Search the material below for the word "серии". Copy every line where it is found.

○ ○ ○

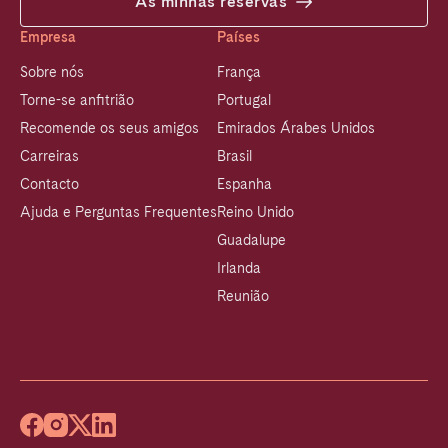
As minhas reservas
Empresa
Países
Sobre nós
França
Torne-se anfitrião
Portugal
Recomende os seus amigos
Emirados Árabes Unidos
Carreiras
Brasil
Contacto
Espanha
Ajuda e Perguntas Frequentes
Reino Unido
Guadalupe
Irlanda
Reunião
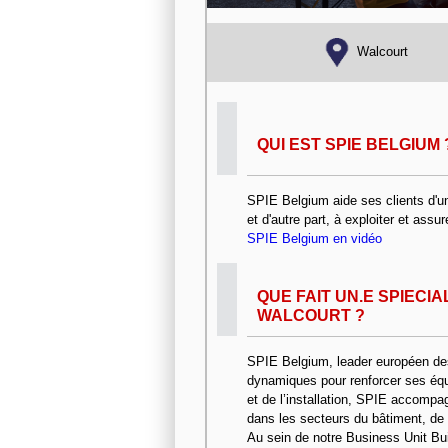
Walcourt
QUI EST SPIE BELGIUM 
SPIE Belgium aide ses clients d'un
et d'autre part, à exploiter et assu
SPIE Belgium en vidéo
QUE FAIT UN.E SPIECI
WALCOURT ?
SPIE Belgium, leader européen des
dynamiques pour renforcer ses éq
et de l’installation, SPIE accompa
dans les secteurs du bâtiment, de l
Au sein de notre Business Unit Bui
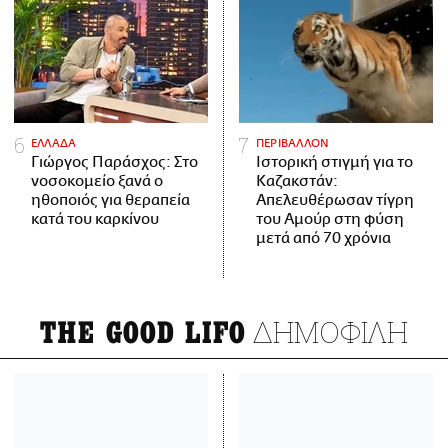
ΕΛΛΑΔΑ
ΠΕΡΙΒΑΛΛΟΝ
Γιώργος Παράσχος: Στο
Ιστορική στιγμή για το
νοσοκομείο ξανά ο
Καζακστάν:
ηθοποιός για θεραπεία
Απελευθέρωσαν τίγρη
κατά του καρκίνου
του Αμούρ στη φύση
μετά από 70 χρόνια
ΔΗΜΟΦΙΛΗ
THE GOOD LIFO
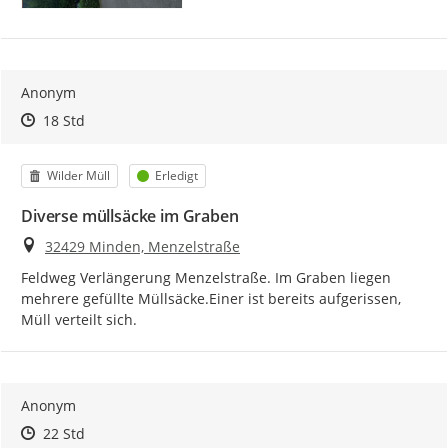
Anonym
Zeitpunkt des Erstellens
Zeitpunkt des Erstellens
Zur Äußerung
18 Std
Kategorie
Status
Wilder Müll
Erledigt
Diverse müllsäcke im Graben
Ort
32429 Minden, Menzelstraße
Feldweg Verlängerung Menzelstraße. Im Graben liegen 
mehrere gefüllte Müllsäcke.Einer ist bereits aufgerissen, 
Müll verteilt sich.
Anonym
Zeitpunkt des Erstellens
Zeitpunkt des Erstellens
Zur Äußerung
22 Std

○ ○ ○

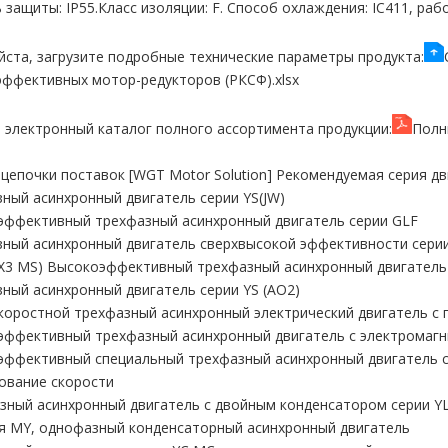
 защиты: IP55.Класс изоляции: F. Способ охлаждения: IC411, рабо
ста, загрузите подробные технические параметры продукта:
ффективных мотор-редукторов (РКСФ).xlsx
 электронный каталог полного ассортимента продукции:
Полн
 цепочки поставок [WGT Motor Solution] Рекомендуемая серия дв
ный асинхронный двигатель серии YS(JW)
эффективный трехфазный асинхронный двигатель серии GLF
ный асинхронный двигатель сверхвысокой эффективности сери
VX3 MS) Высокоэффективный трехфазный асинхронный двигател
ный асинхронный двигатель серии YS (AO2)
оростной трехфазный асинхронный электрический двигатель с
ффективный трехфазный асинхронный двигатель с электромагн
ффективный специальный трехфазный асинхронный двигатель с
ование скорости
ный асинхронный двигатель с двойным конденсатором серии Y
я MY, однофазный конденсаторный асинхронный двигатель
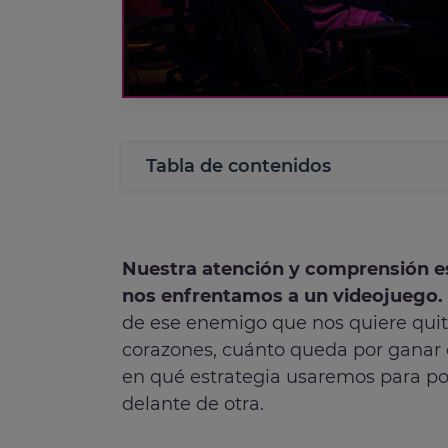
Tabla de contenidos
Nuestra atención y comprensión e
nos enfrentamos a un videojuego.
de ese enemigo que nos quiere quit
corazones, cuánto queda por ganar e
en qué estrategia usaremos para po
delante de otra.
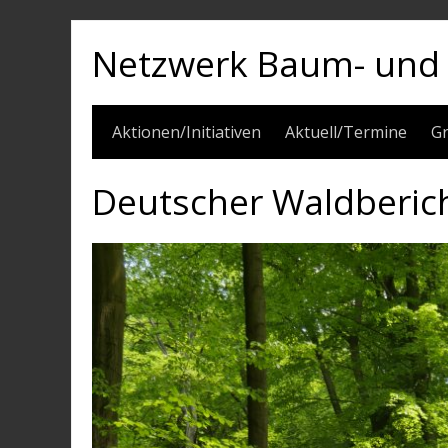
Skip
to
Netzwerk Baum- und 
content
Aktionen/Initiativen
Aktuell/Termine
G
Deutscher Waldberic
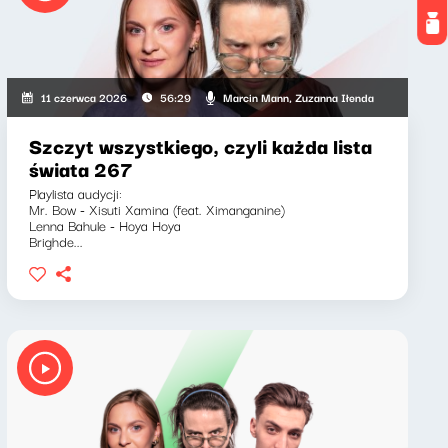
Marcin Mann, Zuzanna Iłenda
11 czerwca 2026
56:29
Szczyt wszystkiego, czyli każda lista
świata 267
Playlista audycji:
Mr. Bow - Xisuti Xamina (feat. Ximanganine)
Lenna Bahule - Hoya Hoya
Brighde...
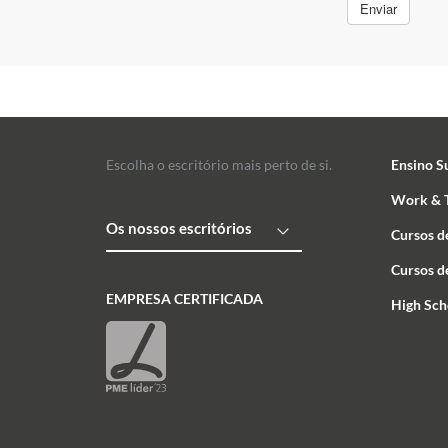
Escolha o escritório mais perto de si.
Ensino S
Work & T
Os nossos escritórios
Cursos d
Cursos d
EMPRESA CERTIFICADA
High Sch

○ ○ ○

# RESPONSE:
ный асинхронный двигатель серии YS(JW)
эффективный трехфазный асинхронный двигатель серии GLF
ный асинхронный двигатель серии YS (AO2)
ный асинхронный двигатель с двойным конденсатором серии Y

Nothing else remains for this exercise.